Data items
● ● ●

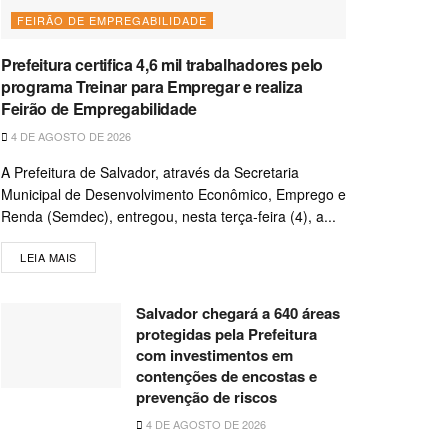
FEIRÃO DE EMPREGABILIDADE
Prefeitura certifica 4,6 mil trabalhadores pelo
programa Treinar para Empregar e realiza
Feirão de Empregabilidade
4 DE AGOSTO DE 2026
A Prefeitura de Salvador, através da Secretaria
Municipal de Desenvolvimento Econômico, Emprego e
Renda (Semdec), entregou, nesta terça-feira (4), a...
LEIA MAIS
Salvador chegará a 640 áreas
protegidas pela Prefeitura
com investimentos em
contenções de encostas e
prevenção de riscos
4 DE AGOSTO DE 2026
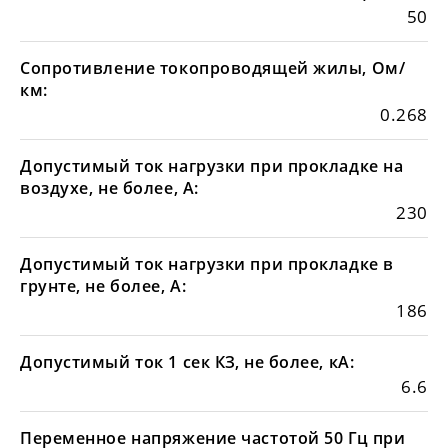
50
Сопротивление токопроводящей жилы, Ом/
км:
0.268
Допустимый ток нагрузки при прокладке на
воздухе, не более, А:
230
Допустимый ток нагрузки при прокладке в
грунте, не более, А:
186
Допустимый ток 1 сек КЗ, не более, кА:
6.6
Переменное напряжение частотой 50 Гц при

● ● ●

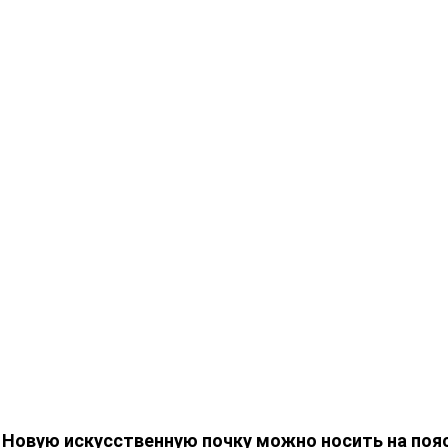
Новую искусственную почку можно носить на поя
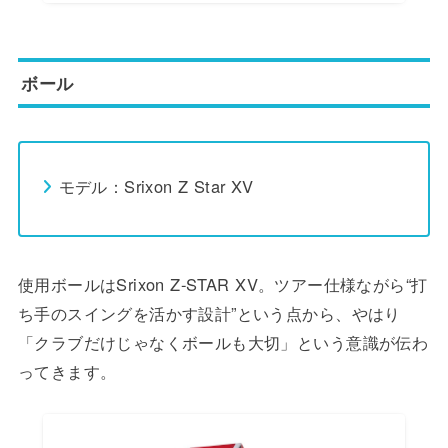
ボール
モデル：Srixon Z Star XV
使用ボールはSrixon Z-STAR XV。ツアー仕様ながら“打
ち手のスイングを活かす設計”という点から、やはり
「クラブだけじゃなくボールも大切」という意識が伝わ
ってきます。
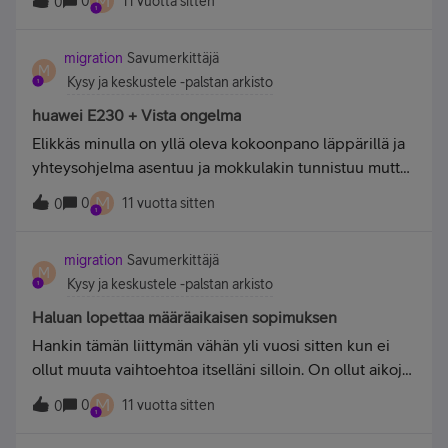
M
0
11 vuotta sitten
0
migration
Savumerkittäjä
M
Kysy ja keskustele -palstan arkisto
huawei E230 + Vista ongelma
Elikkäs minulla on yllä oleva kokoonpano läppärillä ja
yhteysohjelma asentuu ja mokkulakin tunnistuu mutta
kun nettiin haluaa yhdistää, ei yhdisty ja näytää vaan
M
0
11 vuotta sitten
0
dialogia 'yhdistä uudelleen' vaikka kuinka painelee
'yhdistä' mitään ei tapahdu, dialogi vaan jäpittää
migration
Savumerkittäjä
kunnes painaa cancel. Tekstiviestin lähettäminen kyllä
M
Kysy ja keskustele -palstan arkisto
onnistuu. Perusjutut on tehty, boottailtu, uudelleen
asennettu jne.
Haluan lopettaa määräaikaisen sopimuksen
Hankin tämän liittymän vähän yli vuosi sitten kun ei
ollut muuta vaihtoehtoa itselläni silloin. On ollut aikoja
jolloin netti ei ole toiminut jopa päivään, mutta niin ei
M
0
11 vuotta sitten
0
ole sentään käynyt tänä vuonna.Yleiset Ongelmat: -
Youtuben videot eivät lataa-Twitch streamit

● ● ●

▶ _Required work_
Using the records above, repeat exactly the run of lines that starts with the line with "com investimentos em" and goes on through the line with "Переменное напряжение частотой 50 Гц при"; omit each picture.

▶ _Completed task_
com investimentos em
contenções de encostas e
prevenção de riscos
4 DE AGOSTO DE 2026
50
Сопротивление токопроводящей жилы, Ом/
км:
0.268
Допустимый ток нагрузки при прокладке на
воздухе, не более, А:
230
Допустимый ток нагрузки при прокладке в
грунте, не более, А:
186
Допустимый ток 1 сек КЗ, не более, кА:
6.6
Переменное напряжение частотой 50 Гц при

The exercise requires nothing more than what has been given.